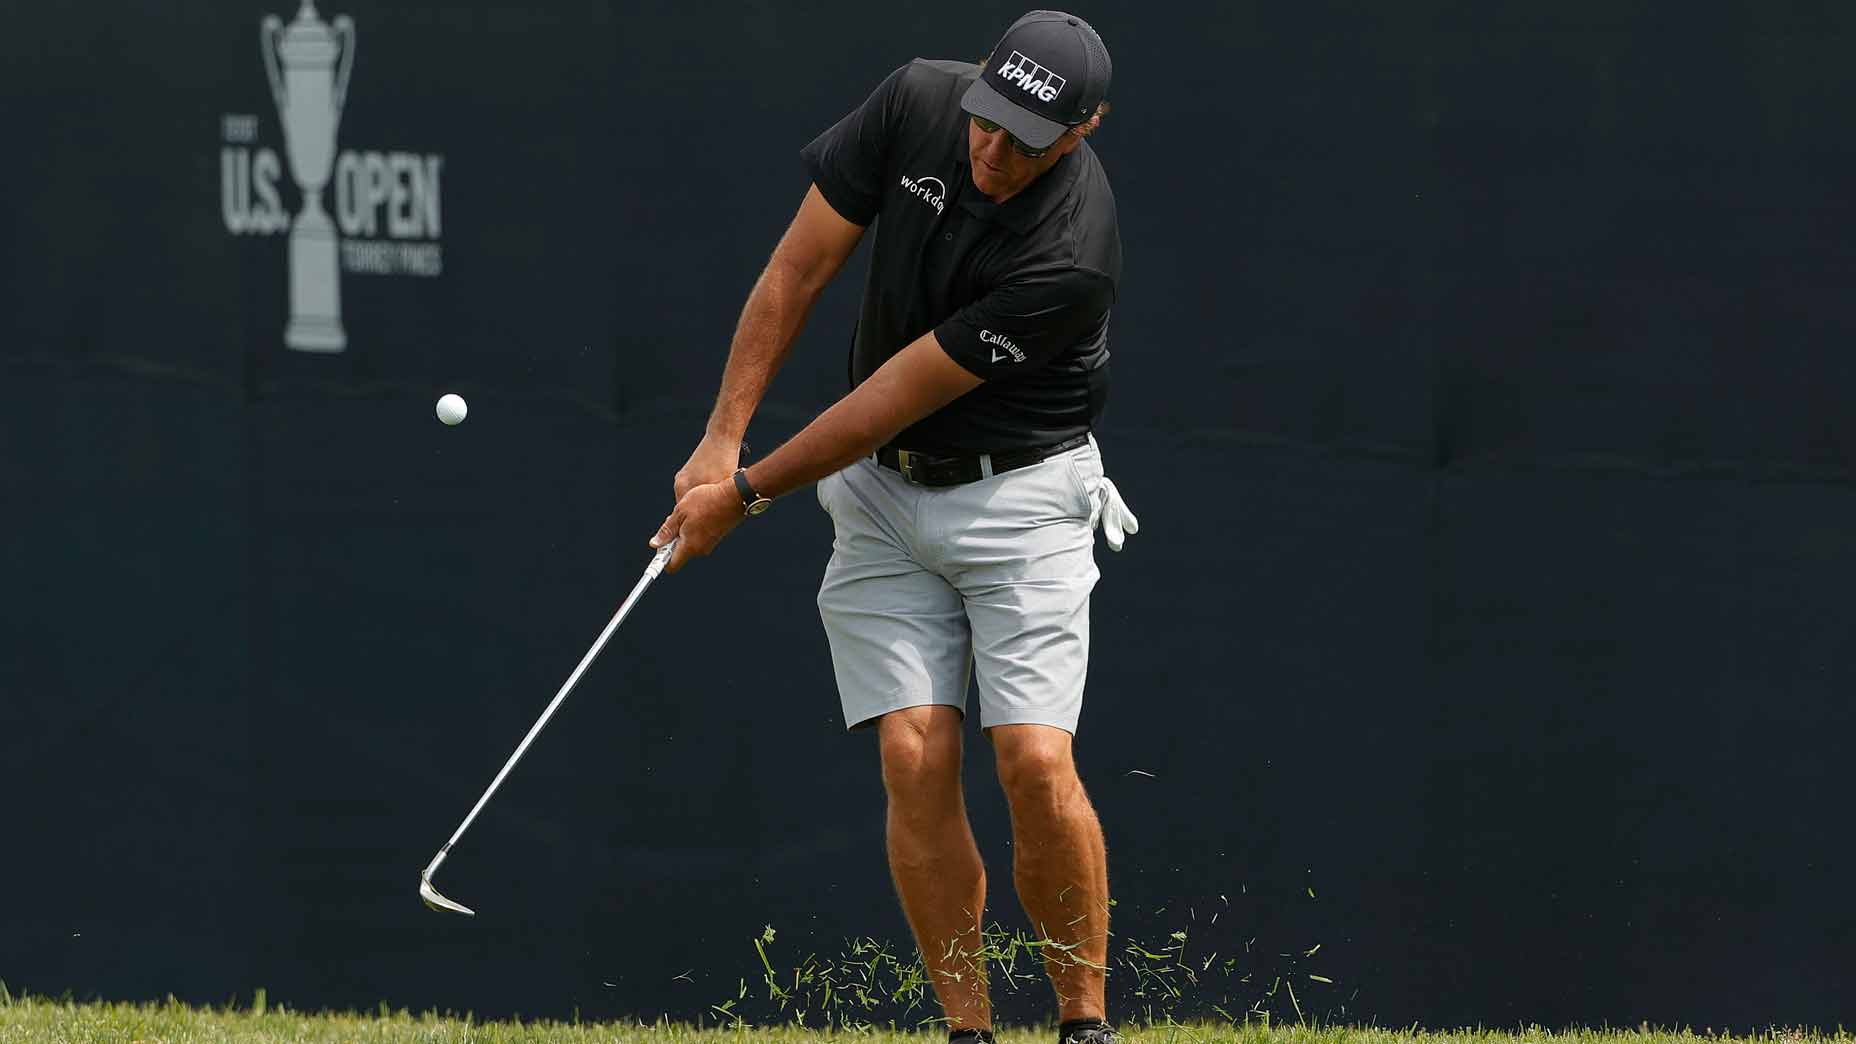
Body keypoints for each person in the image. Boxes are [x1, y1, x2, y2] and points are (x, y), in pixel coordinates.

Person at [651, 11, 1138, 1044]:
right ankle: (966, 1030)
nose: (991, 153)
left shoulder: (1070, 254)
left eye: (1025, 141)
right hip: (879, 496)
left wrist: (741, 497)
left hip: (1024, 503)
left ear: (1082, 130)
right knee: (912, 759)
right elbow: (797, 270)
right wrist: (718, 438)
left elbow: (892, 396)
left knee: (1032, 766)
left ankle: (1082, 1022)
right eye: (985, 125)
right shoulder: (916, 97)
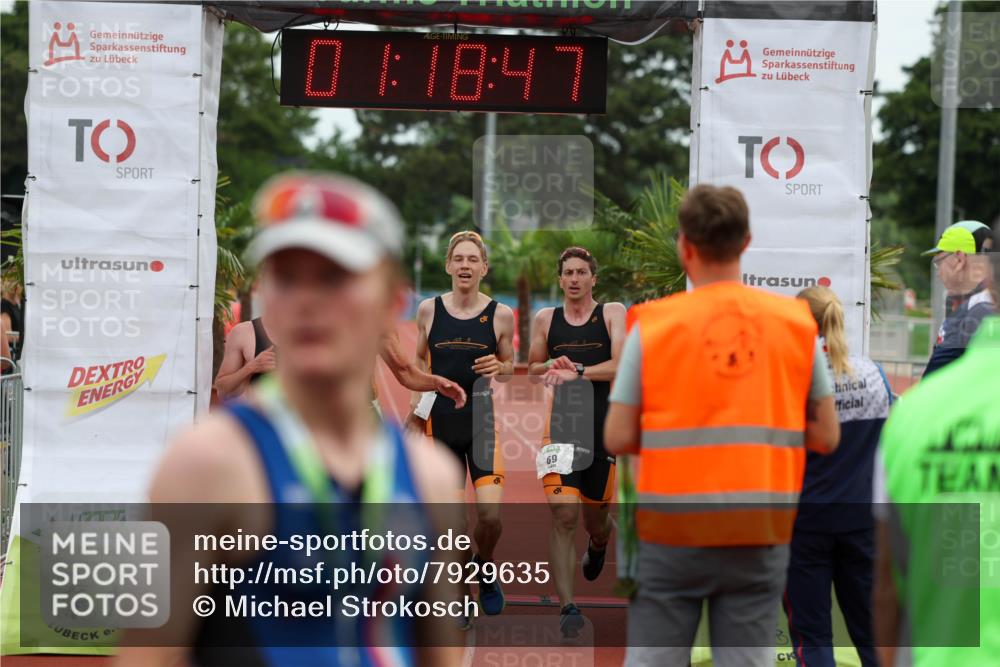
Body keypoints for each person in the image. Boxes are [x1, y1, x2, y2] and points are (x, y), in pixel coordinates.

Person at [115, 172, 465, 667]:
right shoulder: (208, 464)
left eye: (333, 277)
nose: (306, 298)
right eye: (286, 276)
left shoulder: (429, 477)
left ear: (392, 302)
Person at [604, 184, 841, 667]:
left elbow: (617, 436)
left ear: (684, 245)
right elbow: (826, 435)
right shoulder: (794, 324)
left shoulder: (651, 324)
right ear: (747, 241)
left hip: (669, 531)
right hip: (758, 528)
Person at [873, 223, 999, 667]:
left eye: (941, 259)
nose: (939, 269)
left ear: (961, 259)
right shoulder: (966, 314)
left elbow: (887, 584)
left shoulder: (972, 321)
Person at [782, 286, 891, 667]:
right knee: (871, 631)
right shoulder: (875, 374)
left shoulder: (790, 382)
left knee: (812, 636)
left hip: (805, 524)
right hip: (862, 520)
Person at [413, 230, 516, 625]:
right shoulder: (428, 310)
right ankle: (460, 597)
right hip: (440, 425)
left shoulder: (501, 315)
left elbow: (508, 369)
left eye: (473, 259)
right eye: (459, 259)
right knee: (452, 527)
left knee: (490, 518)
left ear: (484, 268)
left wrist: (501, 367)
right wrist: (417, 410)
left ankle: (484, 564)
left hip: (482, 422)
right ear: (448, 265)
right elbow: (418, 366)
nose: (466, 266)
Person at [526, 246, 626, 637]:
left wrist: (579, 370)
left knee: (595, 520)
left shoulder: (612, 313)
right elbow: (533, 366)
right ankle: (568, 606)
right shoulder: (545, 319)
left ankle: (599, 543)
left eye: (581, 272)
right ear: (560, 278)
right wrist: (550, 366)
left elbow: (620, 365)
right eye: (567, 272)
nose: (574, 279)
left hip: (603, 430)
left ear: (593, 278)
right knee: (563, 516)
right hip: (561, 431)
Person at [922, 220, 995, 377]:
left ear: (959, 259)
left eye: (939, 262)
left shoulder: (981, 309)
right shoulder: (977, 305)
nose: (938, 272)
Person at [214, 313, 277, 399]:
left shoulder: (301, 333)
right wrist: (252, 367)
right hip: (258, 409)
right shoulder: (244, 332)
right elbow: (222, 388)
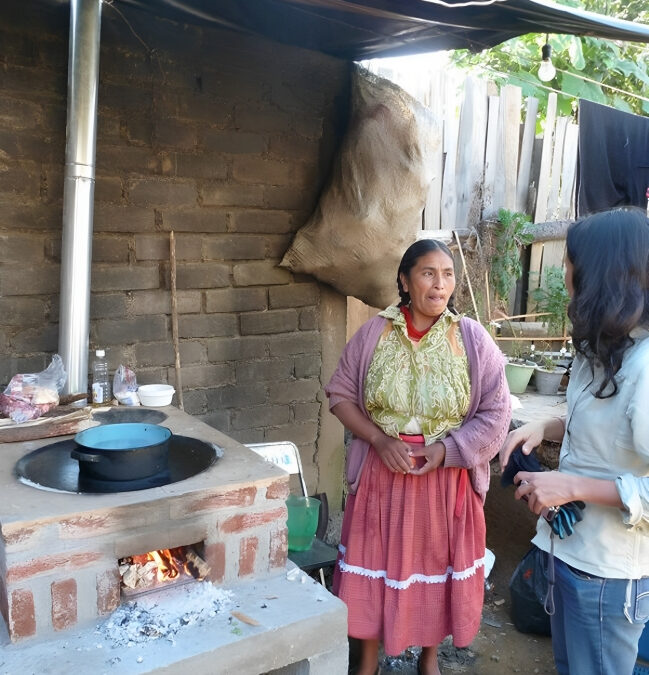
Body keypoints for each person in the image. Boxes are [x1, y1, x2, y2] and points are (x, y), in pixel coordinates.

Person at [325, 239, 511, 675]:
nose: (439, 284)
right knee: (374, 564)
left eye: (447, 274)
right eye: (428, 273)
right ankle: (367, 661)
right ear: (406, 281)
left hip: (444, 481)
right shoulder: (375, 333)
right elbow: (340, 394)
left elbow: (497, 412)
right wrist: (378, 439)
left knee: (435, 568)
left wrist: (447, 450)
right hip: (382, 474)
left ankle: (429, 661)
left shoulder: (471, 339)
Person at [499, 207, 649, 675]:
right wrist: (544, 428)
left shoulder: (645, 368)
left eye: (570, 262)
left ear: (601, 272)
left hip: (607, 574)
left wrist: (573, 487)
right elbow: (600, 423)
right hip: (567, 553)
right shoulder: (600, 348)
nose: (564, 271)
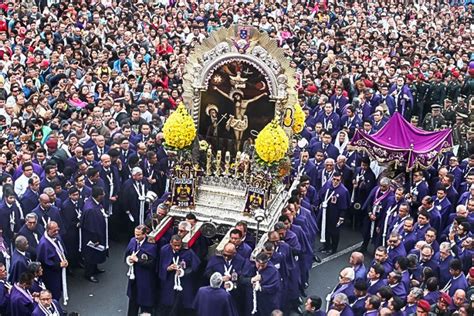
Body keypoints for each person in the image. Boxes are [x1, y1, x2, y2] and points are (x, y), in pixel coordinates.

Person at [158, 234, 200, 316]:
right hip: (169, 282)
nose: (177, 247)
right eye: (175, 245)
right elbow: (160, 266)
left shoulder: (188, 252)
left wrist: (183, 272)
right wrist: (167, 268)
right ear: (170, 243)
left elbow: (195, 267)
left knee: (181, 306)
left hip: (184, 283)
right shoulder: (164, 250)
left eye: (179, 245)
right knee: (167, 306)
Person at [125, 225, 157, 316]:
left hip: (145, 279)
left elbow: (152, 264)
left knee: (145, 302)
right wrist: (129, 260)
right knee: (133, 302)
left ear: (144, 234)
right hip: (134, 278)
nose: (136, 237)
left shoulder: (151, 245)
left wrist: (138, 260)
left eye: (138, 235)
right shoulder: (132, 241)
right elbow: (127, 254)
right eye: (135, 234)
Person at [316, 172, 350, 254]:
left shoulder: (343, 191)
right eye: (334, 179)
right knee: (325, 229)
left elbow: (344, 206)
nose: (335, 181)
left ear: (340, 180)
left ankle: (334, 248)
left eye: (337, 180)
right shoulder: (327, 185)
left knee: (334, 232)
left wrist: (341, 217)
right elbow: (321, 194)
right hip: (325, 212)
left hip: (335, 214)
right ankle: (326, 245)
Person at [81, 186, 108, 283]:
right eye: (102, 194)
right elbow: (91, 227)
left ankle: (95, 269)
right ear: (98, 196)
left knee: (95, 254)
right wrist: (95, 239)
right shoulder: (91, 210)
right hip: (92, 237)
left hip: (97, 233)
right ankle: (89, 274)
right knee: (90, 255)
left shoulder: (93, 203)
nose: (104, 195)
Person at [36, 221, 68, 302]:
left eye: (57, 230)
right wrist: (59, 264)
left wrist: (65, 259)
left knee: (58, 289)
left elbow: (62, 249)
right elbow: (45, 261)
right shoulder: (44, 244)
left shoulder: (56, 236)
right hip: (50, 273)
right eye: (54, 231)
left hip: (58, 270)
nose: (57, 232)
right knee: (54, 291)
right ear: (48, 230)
-*-*-
What lines above contain the string "ankle"? Copy all of them.

= COMPLETED TASK =
right ankle: (966, 1030)
left ankle: (1082, 1022)
right ankle: (460, 597)
left ankle: (484, 564)
right ankle: (568, 606)
left ankle: (599, 543)
right ankle: (367, 661)
left ankle: (429, 661)
left ankle: (334, 248)
right ankle: (326, 245)
left ankle: (95, 269)
right ankle: (89, 274)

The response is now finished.